*Task brief*
From the records below, give the number of lines that include the word "chọn". Add no other words.

*Data to process*
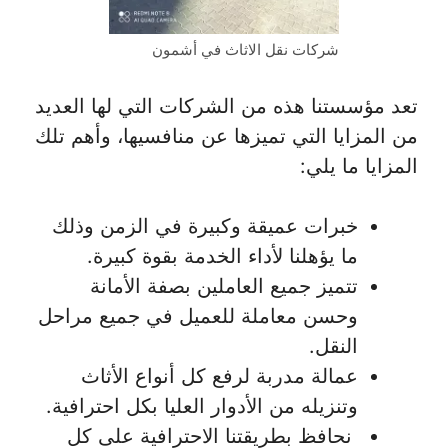
شركات نقل الاثاث في أشمون
تعد مؤسستنا هذه من الشركات التي لها العديد
من المزايا التي تميزها عن منافسيها، وأهم تلك
المزايا ما يلي:
خبرات عميقة وكبيرة في الزمن وذلك
ما يؤهلنا لأداء الخدمة بقوة كبيرة.
تتميز جميع العاملين بصفة الأمانة
وحسن معاملة للعميل في جميع مراحل
النقل.
عمالة مدربة لرفع كل أنواع الأثاث
وتنزيله من الأدوار العليا بكل احترافية.
نحافظ بطريقتنا الاحترافية على كل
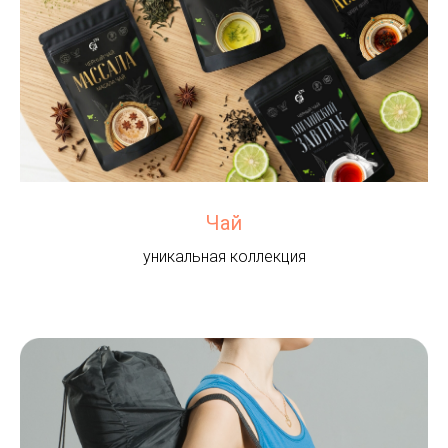
Чай
уникальная коллекция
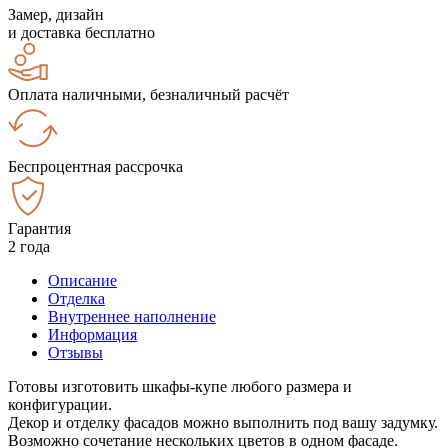
Замер, дизайн
и доставка бесплатно
Оплата наличными, безналичный расчёт
Беспроцентная рассрочка
Гарантия
2 года
Описание
Отделка
Внутреннее наполнение
Информация
Отзывы
Готовы изготовить шкафы-купе любого размера и
конфигурации.
Декор и отделку фасадов можно выполнить под вашу задумку.
Возможно сочетание нескольких цветов в одном фасаде.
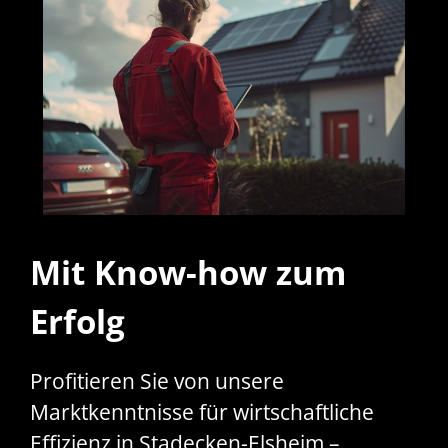
Mit Know-how zum
Erfolg
Profitieren Sie von unsere
Marktkenntnisse für wirtschaftliche
Effizienz in Stadecken-Elsheim –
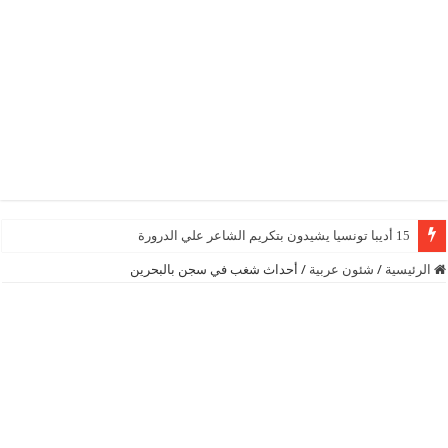
15 أديبا تونسيا يشيدون بتكريم الشاعر علي الدرورة
الرئيسية
/
شئون عربية
/
أحداث شغب في سجن بالبحرين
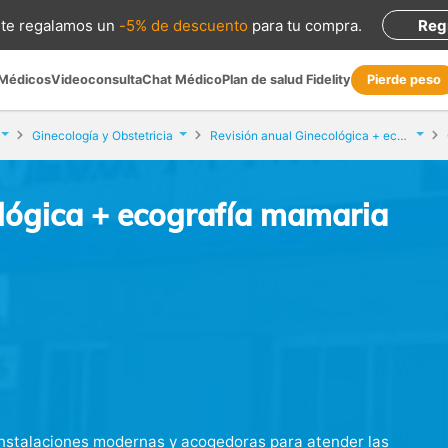
te regalamos
un
-5% de descuento
para tu compra
.
Reg
 Médicos
Videoconsulta
Chat Médico
Plan de salud Fidelity
Pierde peso
Ginecología y Obstetricia
Revisión anual Ginecológica + ecografía mamaria
lógica + ecografía mamaria
 instalaciones modernas y acogedoras para atender las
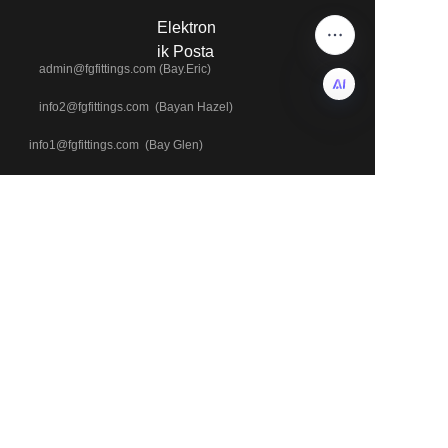
Elektron
ik Posta
admin@fgfittings.com (Bay.Eric)
info2@fgfittings.com (Bayan Hazel)
TR
info1@fgfittings.com (Bay Glen)
+90 18803371543
Telefon & WhatsApp
+90 18633700229
+90 13313273378
Adres
Hayır. 504, Günlük Uluslararası Binası, Yongji Yolu, Xinhua
Bölgesi, Cangzhou Şehri, Hebei Eyaleti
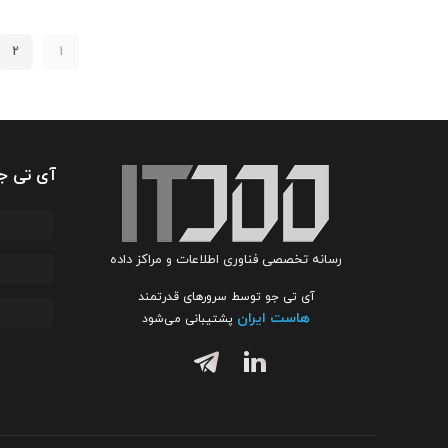
2
1
آی تی ج
رسانه تخصصی فناوری اطلاعات و مراکز داده
آی تی جو توسط سرورهای قدرتمند
هاست ایران
پشتیبانی می‌شود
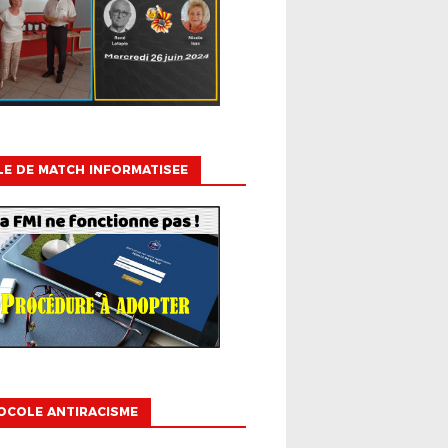
LE DE MATCH INFORMATISEE
OCOLE ANTIRACISME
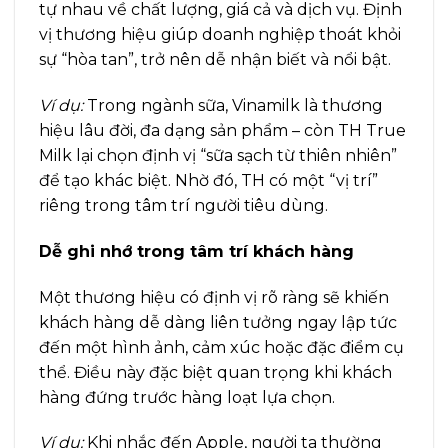
tự nhau về chất lượng, giá cả và dịch vụ. Định
vị thương hiệu giúp doanh nghiệp thoát khỏi
sự “hòa tan”, trở nên dễ nhận biết và nổi bật.
Ví dụ:
Trong ngành sữa, Vinamilk là thương
hiệu lâu đời, đa dạng sản phẩm – còn TH True
Milk lại chọn định vị “sữa sạch từ thiên nhiên”
để tạo khác biệt. Nhờ đó, TH có một “vị trí”
riêng trong tâm trí người tiêu dùng.
Dễ ghi nhớ trong tâm trí khách hàng
Một thương hiệu có định vị rõ ràng sẽ khiến
khách hàng dễ dàng liên tưởng ngay lập tức
đến một hình ảnh, cảm xúc hoặc đặc điểm cụ
thể. Điều này đặc biệt quan trọng khi khách
hàng đứng trước hàng loạt lựa chọn.
Ví dụ:
Khi nhắc đến Apple, người ta thường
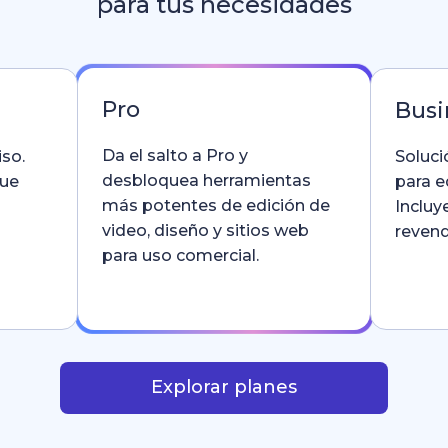
para tus necesidades
Pro
Busi
Da el salto a Pro y
so.
Soluci
desbloquea herramientas
que
para e
más potentes de edición de
Incluy
video, diseño y sitios web
revend
para uso comercial.
Explorar planes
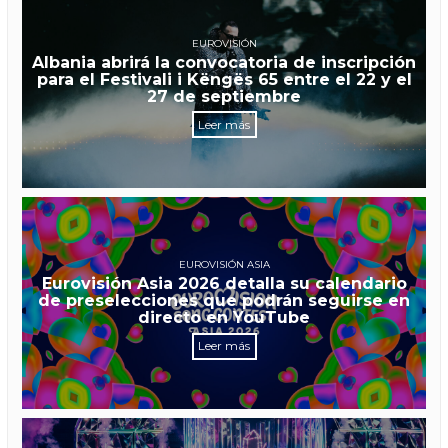
EUROVISIÓN
Albania abrirá la convocatoria de inscripción
para el Festivali i Këngës 65 entre el 22 y el
27 de septiembre
Leer más
EUROVISIÓN ASIA
Eurovisión Asia 2026 detalla su calendario
de preselecciones que podrán seguirse en
directo en YouTube
Leer más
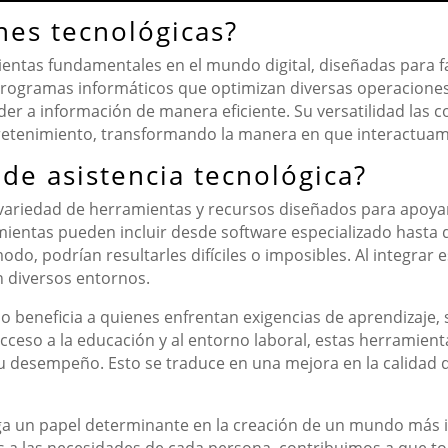
nes tecnológicas?
ntas fundamentales en el mundo digital, diseñadas para faci
rogramas informáticos que optimizan diversas operaciones y
er a información de manera eficiente. Su versatilidad las co
tretenimiento, transformando la manera en que interactuam
 de asistencia tecnológica?
a variedad de herramientas y recursos diseñados para apoya
amientas pueden incluir desde software especializado hasta 
odo, podrían resultarles difíciles o imposibles. Al integrar e
n diversos entornos.
olo beneficia a quienes enfrentan exigencias de aprendizaj
el acceso a la educación y al entorno laboral, estas herramie
u desempeño. Esto se traduce en una mejora en la calidad de
ga un papel determinante en la creación de un mundo más in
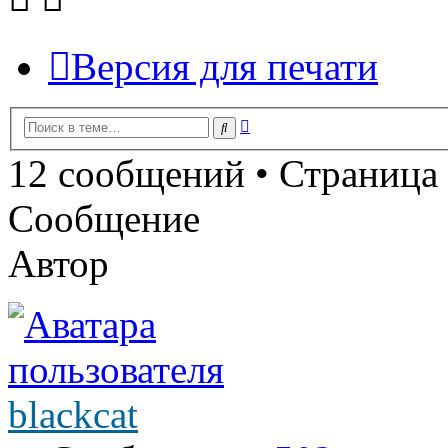
Версия для печати
Расширенный
Поиск
поиск
12 сообщений • Страница
Сообщение
Автор
blackcat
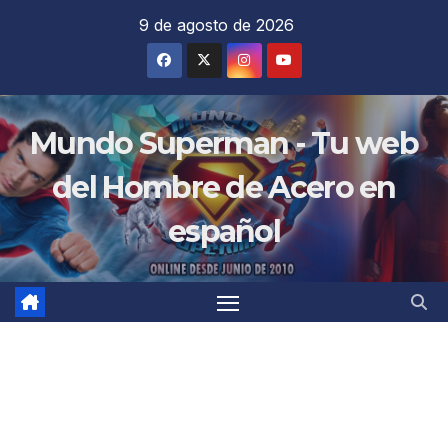
Saltar
9 de agosto de 2026
al
contenido
Mundo Superman - Tu web
del Hombre de Acero en
español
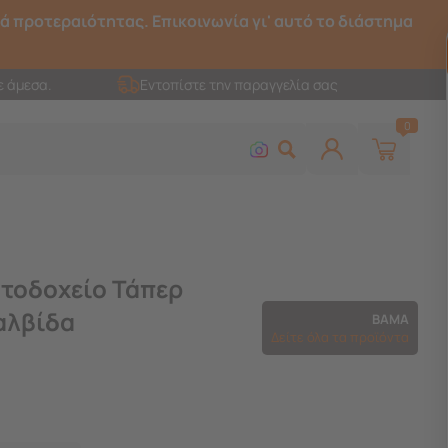
ρά προτεραιότητας. Επικοινωνία γι' αυτό το διάστημα
ε άμεσα.
Εντοπίστε την παραγγελία σας
0
τοδοχείο Τάπερ
Βαλβίδα
BAMA
Δείτε όλα τα προϊόντα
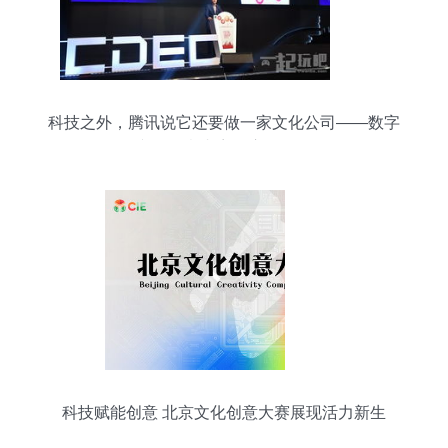
科技之外，腾讯说它还要做一家文化公司——数字
文化创意内容的应用服务
科技赋能创意 北京文化创意大赛展现活力新生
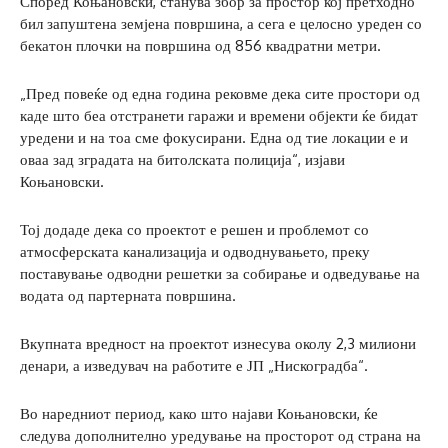
Според Коњановски, станува збор за простор кој претходно
бил запуштена земјена површина, а сега е целосно уреден со
бекатон плочки на површина од 856 квадратни метри.
„Пред повеќе од една година рековме дека сите простори од
каде што беа отстранети гаражи и времени објекти ќе бидат
уредени и на тоа сме фокусирани. Една од тие локации е и
оваа зад зградата на битолската полиција“, изјави
Коњановски.
Тој додаде дека со проектот е решен и проблемот со
атмосферската канализација и одводнувањето, преку
поставување одводни решетки за собирање и одведување на
водата од партерната површина.
Вкупната вредност на проектот изнесува околу 2,3 милиони
денари, а изведувач на работите е ЈП „Нискоградба“.
Во наредниот период, како што најави Коњановски, ќе
следува дополнително уредување на просторот од страна на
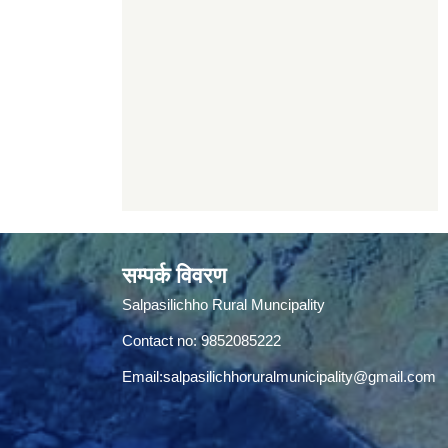
सम्पर्क विवरण
Salpasilichho Rural Muncipality
Contact no: 9852085222
Email:
salpasilichhoruralmunicipality@gmail.com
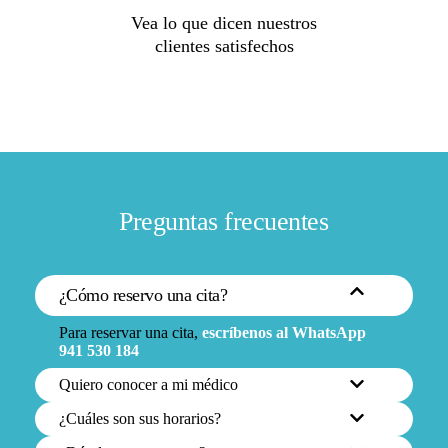
Vea lo que dicen nuestros
clientes satisfechos
Preguntas frecuentes
¿Cómo reservo una cita?
Para reservar una cita,
escríbenos al WhatsApp
941 530 184
Quiero conocer a mi médico
¿Cuáles son sus horarios?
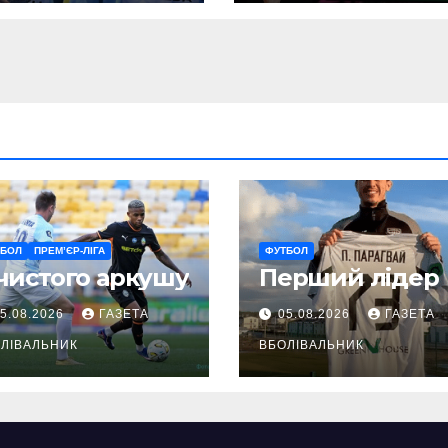
ТБОЛ
ПРЕМ’ЄР-ЛІГА
ФУТБОЛ
чистого аркушу
Перший лідер
5.08.2026
ГАЗЕТА
05.08.2026
ГАЗЕТА
ЛІВАЛЬНИК
ВБОЛІВАЛЬНИК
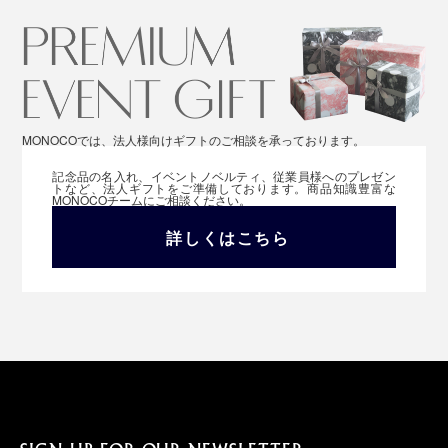
MONOCOでは、法人様向けギフトのご相談を承っております。
記念品の名入れ、イベントノベルティ、従業員様へのプレゼン
トなど、法人ギフトをご準備しております。商品知識豊富な
MONOCOチームにご相談ください。
詳しくはこちら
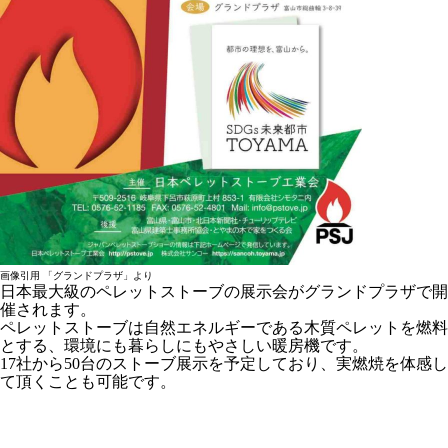
画像引用 「グランドプラザ」より
日本最大級のペレットストーブの展示会がグランドプラザで開
催されます。
ペレットストーブは自然エネルギーである木質ペレットを燃料
とする、環境にも暮らしにもやさしい暖房機です。
17社から50台のストーブ展示を予定しており、実燃焼を体感し
て頂くことも可能です。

*Exercise answer*
2